In the answer, each entry below appears exactly as given, and no picture appears at all.

>>>

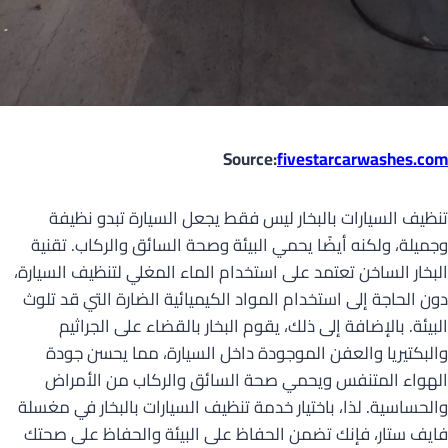
Source:
fivestarcarwashes.com
تنظيف السيارات بالبخار ليس فقط يجعل السيارة تبدو نظيفة
وجميلة، ولكنه أيضًا يحمي البيئة وصحة السائق والركاب. تقنية
البخار الساخن تعتمد على استخدام الماء المغلي لتنظيف السيارة،
دون الحاجة إلى استخدام المواد الكيميائية الضارة التي قد تلوث
البيئة. بالإضافة إلى ذلك، يقوم البخار بالقضاء على الجراثيم
والبكتيريا والعفن الموجودة داخل السيارة، مما يحسن جودة
الهواء المتنفس ويحمي صحة السائق والركاب من الأمراض
والحساسية. لذا، باختيار خدمة تنظيف السيارات بالبخار في مغسلة
فايف ستار، فإنك تضمن الحفاظ على البيئة والحفاظ على صحتك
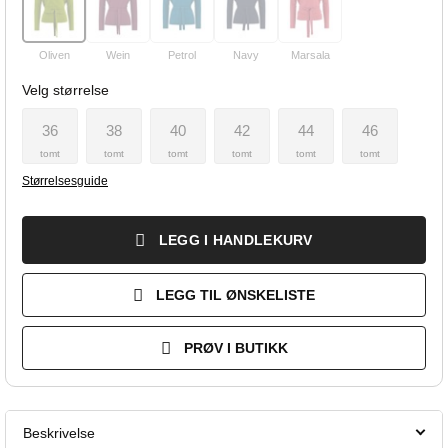
Oliven
Wein
Petrol
Navy
Marsala
Velg størrelse
36
38
40
42
44
46
tomt
tomt
tomt
tomt
tomt
tomt
Størrelsesguide
LEGG I HANDLEKURV
LEGG TIL ØNSKELISTE
PRØV I BUTIKK
Beskrivelse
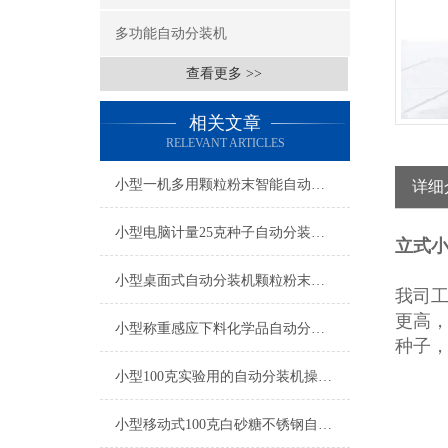
多功能自动分装机
查看更多 >>
相关文章
RELEVANT ARTICLES
小型一机多用颗粒粉末智能自动分装机厂家
详细
小型电脑计量25克种子自动分装机操作简单
立式小
小型桌面式自动分装机颗粒粉末都可做
我司
更高
小型称重感应下料化学品自动分装机产品简介
种子
小型100克实验用的自动分装机操作简单
小型移动式100克白砂糖不锈钢自动分装机厂家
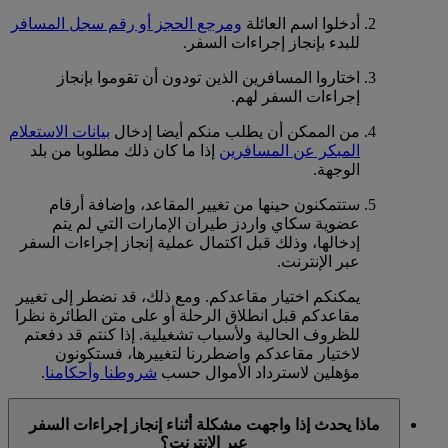
أدخلوا اسم العائلة
ومرجع الحجز أو رقم سجل المسافر
للبدء بإنجاز إجراءات السفر.
اختاروا المسافرين الذين تودون أن تقوموا بإنجاز
إجراءات السفر لهم.
من الممكن أن يطلب منكم أيضا إدخال
بيانات الاستعلام
المبكر عن المسافرين
إذا ما كان ذلك مطلوبا من بلد
الوجهة.
ستتمكنون حينها من تغيير المقاعد، وإضافة أرقام
عضوية سكاي واردز طيران الإمارات التي لم يتم
إدخالها، وذلك قبل اكتمال عملية إنجاز إجراءات السفر
عبر الإنترنت.
يمكنكم اختيار مقاعدكم. ومع ذلك، قد نضطر إلى تغيير
مقاعدكم قبل انطلاق الرحلة أو على متن الطائرة نظرا
للظروف الحالية ولأسباب تشغيلية. إذا كنتم قد دفعتم
لاختيار مقاعدكم واضطررنا لتغييرها، فستكونون
مؤهلين لاسترداد الأموال حسب
شروطنا وأحكامنا
.
ماذا يحدث إذا واجهت مشكلة أثناء إنجاز إجراءات السفر
عبر الإنترنت؟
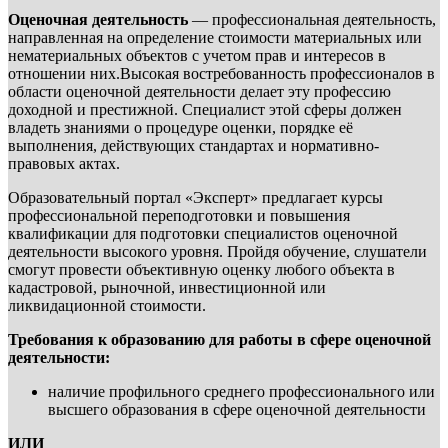
Оценочная деятельность
— профессиональная деятельность,
направленная на определение стоимости материальных или
нематериальных объектов с учетом прав и интересов в
отношении них.Высокая востребованность профессионалов в
области оценочной деятельности делает эту профессию
доходной и престижной. Специалист этой сферы должен
владеть знаниями о процедуре оценки, порядке её
выполнения, действующих стандартах и нормативно-
правовых актах.
Образовательный портал «Эксперт» предлагает курсы
профессиональной переподготовки и повышения
квалификации для подготовки специалистов оценочной
деятельности высокого уровня. Пройдя обучение, слушатели
смогут провести объективную оценку любого объекта в
кадастровой, рыночной, инвестиционной или
ликвидационной стоимости.
Требования к образованию для работы в сфере оценочной
деятельности:
наличие профильного среднего профессионального или
высшего образования в сфере оценочной деятельности
ИЛИ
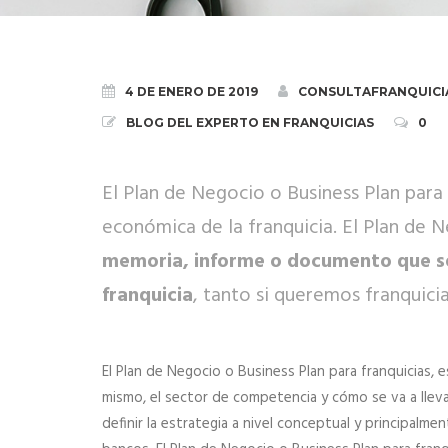
4 DE ENERO DE 2019
CONSULTAFRANQUICI
BLOG DEL EXPERTO EN FRANQUICIAS
0
El Plan de Negocio o Business Plan para f
económica de la franquicia. El Plan de N
memoria, informe o documento que se 
franquicia
, tanto si queremos franquic
El Plan de Negocio o Business Plan para franquicias, 
mismo, el sector de competencia y cómo se va a llevar
definir la estrategia a nivel conceptual y principalm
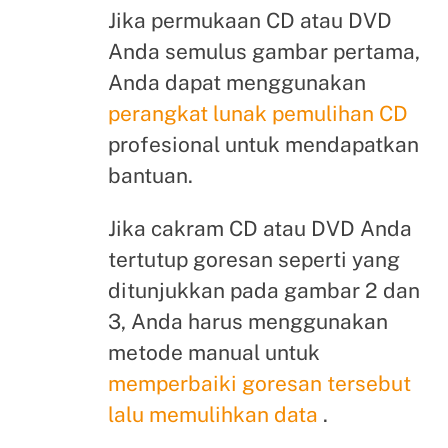
Jika permukaan CD atau DVD
Anda semulus gambar pertama,
Anda dapat menggunakan
perangkat lunak pemulihan CD
profesional untuk mendapatkan
bantuan.
Jika cakram CD atau DVD Anda
tertutup goresan seperti yang
ditunjukkan pada gambar 2 dan
3, Anda harus menggunakan
metode manual untuk
memperbaiki goresan tersebut
lalu memulihkan data
.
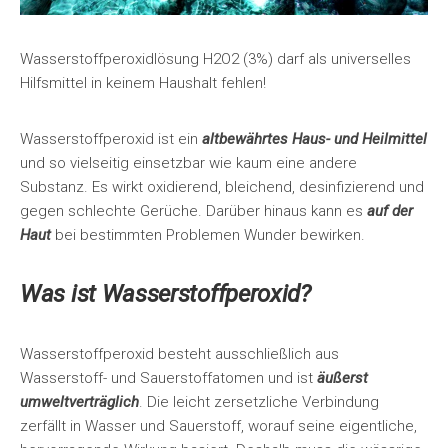
Wasserstoffperoxidlösung H2O2 (3%) darf als universelles
Hilfsmittel in keinem Haushalt fehlen!
Wasserstoffperoxid ist ein
altbewährtes Haus- und Heilmittel
und so vielseitig einsetzbar wie kaum eine andere
Substanz. Es wirkt oxidierend, bleichend, desinfizierend und
gegen schlechte Gerüche. Darüber hinaus kann es
auf der
Haut
bei bestimmten Problemen Wunder bewirken.
Was ist Wasserstoffperoxid?
Wasserstoffperoxid besteht ausschließlich aus
Wasserstoff- und Sauerstoffatomen und ist
äußerst
umweltverträglich
. Die leicht zersetzliche Verbindung
zerfällt in Wasser und Sauerstoff, worauf seine eigentliche,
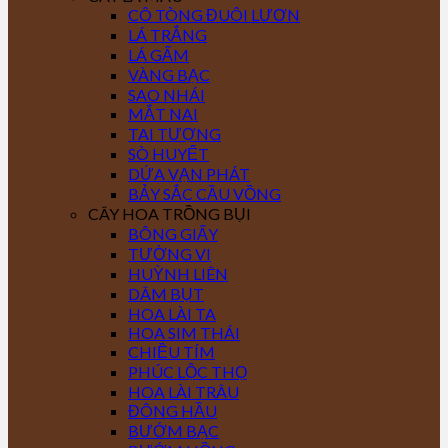
CÔ TÒNG ĐUÔI LƯƠN
LÁ TRẮNG
LÁ GẤM
VÀNG BẠC
SAO NHÁI
MẮT NAI
TAI TƯỢNG
SÒ HUYẾT
DỨA VẠN PHÁT
BẢY SẮC CẦU VỒNG
CÂY HOA TRỒNG BỤI
BÔNG GIẤY
TƯỜNG VI
HUỲNH LIÊN
DÂM BỤT
HOA LÀI TA
HOA SIM THÁI
CHIỀU TÍM
PHÚC LỘC THỌ
HOA LÀI TRÂU
ĐÔNG HẦU
BƯỚM BẠC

<<<

Solution:
Source:
fivestarcarwashes.com
تنظيف السيارات بالبخار ليس فقط يجعل السيارة تبدو نظيفة
وجميلة، ولكنه أيضًا يحمي البيئة وصحة السائق والركاب. تقنية
البخار الساخن تعتمد على استخدام الماء المغلي لتنظيف السيارة،
دون الحاجة إلى استخدام المواد الكيميائية الضارة التي قد تلوث
البيئة. بالإضافة إلى ذلك، يقوم البخار بالقضاء على الجراثيم
والبكتيريا والعفن الموجودة داخل السيارة، مما يحسن جودة
الهواء المتنفس ويحمي صحة السائق والركاب من الأمراض
والحساسية. لذا، باختيار خدمة تنظيف السيارات بالبخار في مغسلة
فايف ستار، فإنك تضمن الحفاظ على البيئة والحفاظ على صحتك
Oliven
Wein
Petrol
Navy
Marsala
Velg størrelse
36
38
40
42
44
46
tomt
tomt
tomt
tomt
tomt
tomt
Størrelsesguide
LEGG I HANDLEKURV
LEGG TIL ØNSKELISTE
PRØV I BUTIKK
Beskrivelse
多功能自动分装机
查看更多 >>
相关文章
RELEVANT ARTICLES
小型一机多用颗粒粉末智能自动分装机厂家
详细
小型电脑计量25克种子自动分装机操作简单
立式小
小型桌面式自动分装机颗粒粉末都可做
我司
更高
小型称重感应下料化学品自动分装机产品简介
种子
小型100克实验用的自动分装机操作简单
小型移动式100克白砂糖不锈钢自动分装机厂家
أدخلوا اسم العائلة
ومرجع الحجز أو رقم سجل المسافر
للبدء بإنجاز إجراءات السفر.
اختاروا المسافرين الذين تودون أن تقوموا بإنجاز
إجراءات السفر لهم.
من الممكن أن يطلب منكم أيضا إدخال
بيانات الاستعلام
المبكر عن المسافرين
إذا ما كان ذلك مطلوبا من بلد
الوجهة.
ستتمكنون حينها من تغيير المقاعد، وإضافة أرقام
عضوية سكاي واردز طيران الإمارات التي لم يتم
إدخالها، وذلك قبل اكتمال عملية إنجاز إجراءات السفر
عبر الإنترنت.
يمكنكم اختيار مقاعدكم. ومع ذلك، قد نضطر إلى تغيير
مقاعدكم قبل انطلاق الرحلة أو على متن الطائرة نظرا
للظروف الحالية ولأسباب تشغيلية. إذا كنتم قد دفعتم
لاختيار مقاعدكم واضطررنا لتغييرها، فستكونون
مؤهلين لاسترداد الأموال حسب
شروطنا وأحكامنا
.
ماذا يحدث إذا واجهت مشكلة أثناء إنجاز إجراءات السفر
عبر الإنترنت؟
Оценочная деятельность
— профессиональная деятельность,
направленная на определение стоимости материальных или
нематериальных объектов с учетом прав и интересов в
отношении них.Высокая востребованность профессионалов в
области оценочной деятельности делает эту профессию
доходной и престижной. Специалист этой сферы должен
владеть знаниями о процедуре оценки, порядке её
выполнения, действующих стандартах и нормативно-
правовых актах.
Образовательный портал «Эксперт» предлагает курсы
профессиональной переподготовки и повышения
квалификации для подготовки специалистов оценочной
деятельности высокого уровня. Пройдя обучение, слушатели
смогут провести объективную оценку любого объекта в
кадастровой, рыночной, инвестиционной или
ликвидационной стоимости.
Требования к образованию для работы в сфере оценочной
деятельности:
наличие профильного среднего профессионального или
высшего образования в сфере оценочной деятельности
ИЛИ
4 DE ENERO DE 2019
CONSULTAFRANQUICI
BLOG DEL EXPERTO EN FRANQUICIAS
0
El Plan de Negocio o Business Plan para f
económica de la franquicia. El Plan de N
memoria, informe o documento que se 
franquicia
, tanto si queremos franquic
El Plan de Negocio o Business Plan para franquicias, 
mismo, el sector de competencia y cómo se va a llevar
definir la estrategia a nivel conceptual y principalm
Jika permukaan CD atau DVD
Anda semulus gambar pertama,
Anda dapat menggunakan
perangkat lunak pemulihan CD
profesional untuk mendapatkan
bantuan.
Jika cakram CD atau DVD Anda
tertutup goresan seperti yang
ditunjukkan pada gambar 2 dan
3, Anda harus menggunakan
metode manual untuk
memperbaiki goresan tersebut
lalu memulihkan data
.
Wasserstoffperoxidlösung H2O2 (3%) darf als universelles
Hilfsmittel in keinem Haushalt fehlen!
Wasserstoffperoxid ist ein
altbewährtes Haus- und Heilmittel
und so vielseitig einsetzbar wie kaum eine andere
Substanz. Es wirkt oxidierend, bleichend, desinfizierend und
gegen schlechte Gerüche. Darüber hinaus kann es
auf der
Haut
bei bestimmten Problemen Wunder bewirken.
Was ist Wasserstoffperoxid?
Wasserstoffperoxid besteht ausschließlich aus
Wasserstoff- und Sauerstoffatomen und ist
äußerst
umweltverträglich
. Die leicht zersetzliche Verbindung
zerfällt in Wasser und Sauerstoff, worauf seine eigentliche,
CÔ TÒNG ĐUÔI LƯƠN
LÁ TRẮNG
LÁ GẤM
VÀNG BẠC
SAO NHÁI
MẮT NAI
TAI TƯỢNG
SÒ HUYẾT
DỨA VẠN PHÁT
BẢY SẮC CẦU VỒNG
CÂY HOA TRỒNG BỤI
BÔNG GIẤY
TƯỜNG VI
HUỲNH LIÊN
DÂM BỤT
HOA LÀI TA
HOA SIM THÁI
CHIỀU TÍM
PHÚC LỘC THỌ
HOA LÀI TRÂU
ĐÔNG HẦU
BƯỚM BẠC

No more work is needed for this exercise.